Wednesday, 18 December 2013

Just Like You: The Temptations of Over-Identification

A supervisor of mine told an amusing story recently. He had been talking to another psychologist who had said that in his work he gets to know his clients at a deep level, coming to understand them in a profound way. For the man in question it seemed, psychotherapy was about a sort of extreme human empathy, listening so intently that you are something like "at one" with the person you are talking to. My supervisor was skeptical, and the anecdote was delivered to me as a lesson in the dangers attendant in assuming we know more about people than we really do. It went on in alarmingly sinister detail: "I really get inside my patients" this psychologist had told my supervisor "just as I'm inside you now". Recounting this all with a pained expression of simultaneous horror and amusement, my supervisor narrowed his eyes and said "so I told him, 'get the fuck out of me!'"

There is a movement afoot in mental health to emphasise the extent to which mental health problems are "understandable" responses to the stress of the environment, an ethos is captured in the dictum that mental health professionals should ask "not what's wrong with you, but what's happened to you". This can be the handmaiden of a certain therapeutic arrogance, but there is still-it seems to me-a great deal of inherent value in placing more focus on giving people the space to talk about how they have made sense of their lives.

 

Getting to Know You:

Nonetheless, the "understand-ability" assumption, though well intentioned, is subject to problems. At the most basic level it has epistemological difficulties; how well can you ever "know" another person's experience, to what extent is one person "like" another? Even if we assume that our normal intuitions about being able to empathise with others are substantially accurate we still need to remain conservative in estimating what we know.

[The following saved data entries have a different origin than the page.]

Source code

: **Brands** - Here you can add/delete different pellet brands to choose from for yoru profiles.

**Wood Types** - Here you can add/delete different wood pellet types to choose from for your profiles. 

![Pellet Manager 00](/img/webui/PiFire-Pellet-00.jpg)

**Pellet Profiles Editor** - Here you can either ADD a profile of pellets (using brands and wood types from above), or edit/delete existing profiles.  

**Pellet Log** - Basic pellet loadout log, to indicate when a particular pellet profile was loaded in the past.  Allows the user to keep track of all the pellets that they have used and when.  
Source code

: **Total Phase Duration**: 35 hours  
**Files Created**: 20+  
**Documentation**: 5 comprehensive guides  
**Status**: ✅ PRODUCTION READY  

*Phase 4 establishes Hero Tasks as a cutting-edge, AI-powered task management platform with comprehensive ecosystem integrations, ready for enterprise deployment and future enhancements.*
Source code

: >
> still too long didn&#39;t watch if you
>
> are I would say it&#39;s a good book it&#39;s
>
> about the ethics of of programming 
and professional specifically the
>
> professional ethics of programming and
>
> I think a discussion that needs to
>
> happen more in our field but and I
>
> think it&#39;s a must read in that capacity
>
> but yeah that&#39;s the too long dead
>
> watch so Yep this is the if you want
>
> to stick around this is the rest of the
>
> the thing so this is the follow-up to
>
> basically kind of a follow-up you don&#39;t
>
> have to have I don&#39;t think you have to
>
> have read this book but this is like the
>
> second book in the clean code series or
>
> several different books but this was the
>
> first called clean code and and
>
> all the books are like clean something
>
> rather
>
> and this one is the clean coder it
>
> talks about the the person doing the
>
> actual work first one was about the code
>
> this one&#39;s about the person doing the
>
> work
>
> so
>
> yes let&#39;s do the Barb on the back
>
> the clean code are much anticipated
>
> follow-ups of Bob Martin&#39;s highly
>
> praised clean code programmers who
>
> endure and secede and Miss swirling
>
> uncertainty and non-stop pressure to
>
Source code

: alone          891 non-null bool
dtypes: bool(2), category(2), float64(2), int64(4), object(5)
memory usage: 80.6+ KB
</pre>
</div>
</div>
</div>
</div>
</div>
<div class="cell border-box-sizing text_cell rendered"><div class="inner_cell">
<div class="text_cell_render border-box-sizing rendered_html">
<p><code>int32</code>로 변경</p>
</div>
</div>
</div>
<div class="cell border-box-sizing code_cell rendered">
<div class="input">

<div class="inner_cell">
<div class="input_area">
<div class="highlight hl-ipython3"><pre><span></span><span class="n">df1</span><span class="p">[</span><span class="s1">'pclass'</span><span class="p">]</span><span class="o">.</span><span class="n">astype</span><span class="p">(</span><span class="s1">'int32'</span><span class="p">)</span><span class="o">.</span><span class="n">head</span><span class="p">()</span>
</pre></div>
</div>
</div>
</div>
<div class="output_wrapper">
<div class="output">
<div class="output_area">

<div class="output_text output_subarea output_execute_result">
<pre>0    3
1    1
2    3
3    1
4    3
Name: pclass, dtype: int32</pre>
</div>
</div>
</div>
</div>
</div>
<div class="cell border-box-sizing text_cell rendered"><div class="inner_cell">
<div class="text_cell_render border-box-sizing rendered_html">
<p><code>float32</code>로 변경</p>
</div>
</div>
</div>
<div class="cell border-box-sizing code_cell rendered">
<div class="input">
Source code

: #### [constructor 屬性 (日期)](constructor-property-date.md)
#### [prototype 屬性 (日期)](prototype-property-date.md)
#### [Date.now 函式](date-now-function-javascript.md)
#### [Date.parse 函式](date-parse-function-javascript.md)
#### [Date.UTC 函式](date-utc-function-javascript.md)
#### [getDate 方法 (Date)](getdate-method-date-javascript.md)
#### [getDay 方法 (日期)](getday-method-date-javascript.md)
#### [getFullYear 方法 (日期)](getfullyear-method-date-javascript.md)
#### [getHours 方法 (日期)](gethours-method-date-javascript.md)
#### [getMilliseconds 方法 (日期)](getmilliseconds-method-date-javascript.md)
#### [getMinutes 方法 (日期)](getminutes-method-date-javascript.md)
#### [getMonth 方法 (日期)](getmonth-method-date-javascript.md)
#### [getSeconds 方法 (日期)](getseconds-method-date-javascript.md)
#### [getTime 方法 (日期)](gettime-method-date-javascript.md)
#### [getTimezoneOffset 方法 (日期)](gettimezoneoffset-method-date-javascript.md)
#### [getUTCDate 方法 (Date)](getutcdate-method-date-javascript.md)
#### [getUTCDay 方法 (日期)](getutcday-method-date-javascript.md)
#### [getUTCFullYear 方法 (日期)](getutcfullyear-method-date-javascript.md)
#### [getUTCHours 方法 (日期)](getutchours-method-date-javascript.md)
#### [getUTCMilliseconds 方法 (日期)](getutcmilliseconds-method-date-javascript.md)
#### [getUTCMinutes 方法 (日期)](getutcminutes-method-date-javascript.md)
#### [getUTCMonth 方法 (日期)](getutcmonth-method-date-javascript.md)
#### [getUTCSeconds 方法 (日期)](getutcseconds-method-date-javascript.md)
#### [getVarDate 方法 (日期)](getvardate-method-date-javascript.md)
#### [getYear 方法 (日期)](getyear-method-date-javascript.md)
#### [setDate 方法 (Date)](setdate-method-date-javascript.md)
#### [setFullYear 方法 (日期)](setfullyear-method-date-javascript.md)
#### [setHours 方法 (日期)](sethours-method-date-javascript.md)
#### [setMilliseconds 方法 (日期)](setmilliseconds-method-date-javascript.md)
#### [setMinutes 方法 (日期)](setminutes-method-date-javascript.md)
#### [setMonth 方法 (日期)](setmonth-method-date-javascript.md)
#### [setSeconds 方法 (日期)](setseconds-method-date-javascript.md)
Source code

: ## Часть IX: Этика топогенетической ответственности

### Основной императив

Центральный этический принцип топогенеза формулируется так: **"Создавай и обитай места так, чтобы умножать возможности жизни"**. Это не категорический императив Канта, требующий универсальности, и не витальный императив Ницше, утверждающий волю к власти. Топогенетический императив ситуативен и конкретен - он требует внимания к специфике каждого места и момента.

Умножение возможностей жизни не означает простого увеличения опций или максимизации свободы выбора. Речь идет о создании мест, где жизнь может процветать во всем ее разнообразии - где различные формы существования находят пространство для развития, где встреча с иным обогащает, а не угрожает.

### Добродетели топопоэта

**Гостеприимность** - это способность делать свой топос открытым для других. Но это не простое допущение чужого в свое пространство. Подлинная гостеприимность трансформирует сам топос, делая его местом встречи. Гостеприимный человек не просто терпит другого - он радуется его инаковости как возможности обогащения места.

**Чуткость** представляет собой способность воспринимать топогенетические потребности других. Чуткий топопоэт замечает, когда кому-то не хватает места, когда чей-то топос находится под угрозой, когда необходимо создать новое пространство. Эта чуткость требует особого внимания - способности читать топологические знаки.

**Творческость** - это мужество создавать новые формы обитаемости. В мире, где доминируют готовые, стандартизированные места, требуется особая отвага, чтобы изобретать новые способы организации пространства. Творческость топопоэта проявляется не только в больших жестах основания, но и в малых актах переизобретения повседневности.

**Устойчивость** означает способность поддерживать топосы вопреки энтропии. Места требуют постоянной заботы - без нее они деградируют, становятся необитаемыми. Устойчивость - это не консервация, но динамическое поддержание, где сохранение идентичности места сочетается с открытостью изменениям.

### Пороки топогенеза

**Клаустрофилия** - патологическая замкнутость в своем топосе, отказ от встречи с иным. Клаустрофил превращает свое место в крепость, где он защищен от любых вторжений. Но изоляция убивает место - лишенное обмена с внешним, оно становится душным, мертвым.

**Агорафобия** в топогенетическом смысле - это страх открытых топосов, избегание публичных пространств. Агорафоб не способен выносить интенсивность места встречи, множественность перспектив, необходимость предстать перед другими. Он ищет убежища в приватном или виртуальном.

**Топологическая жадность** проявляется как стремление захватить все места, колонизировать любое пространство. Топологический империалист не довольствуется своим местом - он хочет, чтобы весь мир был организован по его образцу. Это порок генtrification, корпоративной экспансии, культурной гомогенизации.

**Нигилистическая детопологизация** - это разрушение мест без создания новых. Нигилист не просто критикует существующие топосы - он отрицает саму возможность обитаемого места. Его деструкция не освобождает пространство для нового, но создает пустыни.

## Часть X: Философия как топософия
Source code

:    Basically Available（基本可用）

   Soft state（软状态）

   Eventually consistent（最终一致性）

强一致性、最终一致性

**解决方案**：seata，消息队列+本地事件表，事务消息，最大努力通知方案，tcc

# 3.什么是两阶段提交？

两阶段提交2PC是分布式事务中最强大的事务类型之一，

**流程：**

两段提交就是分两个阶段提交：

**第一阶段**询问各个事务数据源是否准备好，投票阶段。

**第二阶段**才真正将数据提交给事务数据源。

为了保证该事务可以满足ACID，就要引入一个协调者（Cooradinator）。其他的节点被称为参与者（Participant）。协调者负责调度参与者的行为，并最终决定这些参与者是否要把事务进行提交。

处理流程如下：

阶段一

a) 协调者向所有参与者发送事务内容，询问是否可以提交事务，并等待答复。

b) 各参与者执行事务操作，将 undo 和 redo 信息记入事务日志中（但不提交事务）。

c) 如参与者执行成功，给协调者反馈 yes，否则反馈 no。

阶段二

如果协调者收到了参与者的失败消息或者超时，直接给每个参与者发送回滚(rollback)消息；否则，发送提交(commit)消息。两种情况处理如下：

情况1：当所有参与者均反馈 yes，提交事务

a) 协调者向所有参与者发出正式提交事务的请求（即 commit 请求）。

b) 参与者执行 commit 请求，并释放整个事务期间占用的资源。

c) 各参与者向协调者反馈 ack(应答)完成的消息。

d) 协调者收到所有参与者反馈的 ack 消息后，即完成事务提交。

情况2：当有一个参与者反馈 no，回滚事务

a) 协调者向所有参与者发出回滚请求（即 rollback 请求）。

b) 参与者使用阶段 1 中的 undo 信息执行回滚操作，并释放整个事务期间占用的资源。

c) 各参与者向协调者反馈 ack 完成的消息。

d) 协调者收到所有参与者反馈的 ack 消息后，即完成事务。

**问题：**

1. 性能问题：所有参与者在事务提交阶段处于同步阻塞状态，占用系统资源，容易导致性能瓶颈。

Just as there is arrogance in assuming that a diagnosis tells you all you need to know about a person's experience, there is arrogance in assuming you can basically figure someone out on the basis of your interpretation of their story.


"Just Like You"- a confused sentiment: is anyone really "just like" anyone else?

 

The "Me-too" Fallacy:

An "experience based approach" seeks to reel back from a psychiatry which prescribes people pills or brutally restrains them without consideration for what those experiences are actually like. You don't need an evidence base to argue for the position that people's experiences should be given high priority in arranging how they are cared for and paying attention to experience seems a plausible guard against needless institutional cruelty.

However, over-identification with the plight of another can cause havoc with our intuitions. Experiences can appear "understandable" even when they are not. As is so often the case with sloppy clinical thinking, Paul Meehl articulated this problem 40 years ago with his description of the "me too" fallacy:


If, like me, you have some residual aesthetic discomfort with Meehl's notion that people can be "mentally healthy" and "mentally unhealthy", it is worth remembering that we do not do anyone any favours by ignoring the possibility they are in need of more than just basic human kindness or even the best-available psychological help. Even if you reject a clear boundary between those who are "well" and those who are "unwell", there still exist mental health problems so severe that they benefit from recognition as illness and medical intervention. To suggest otherwise is a failure to take experience seriously and seems, ironically, rather un-empathic.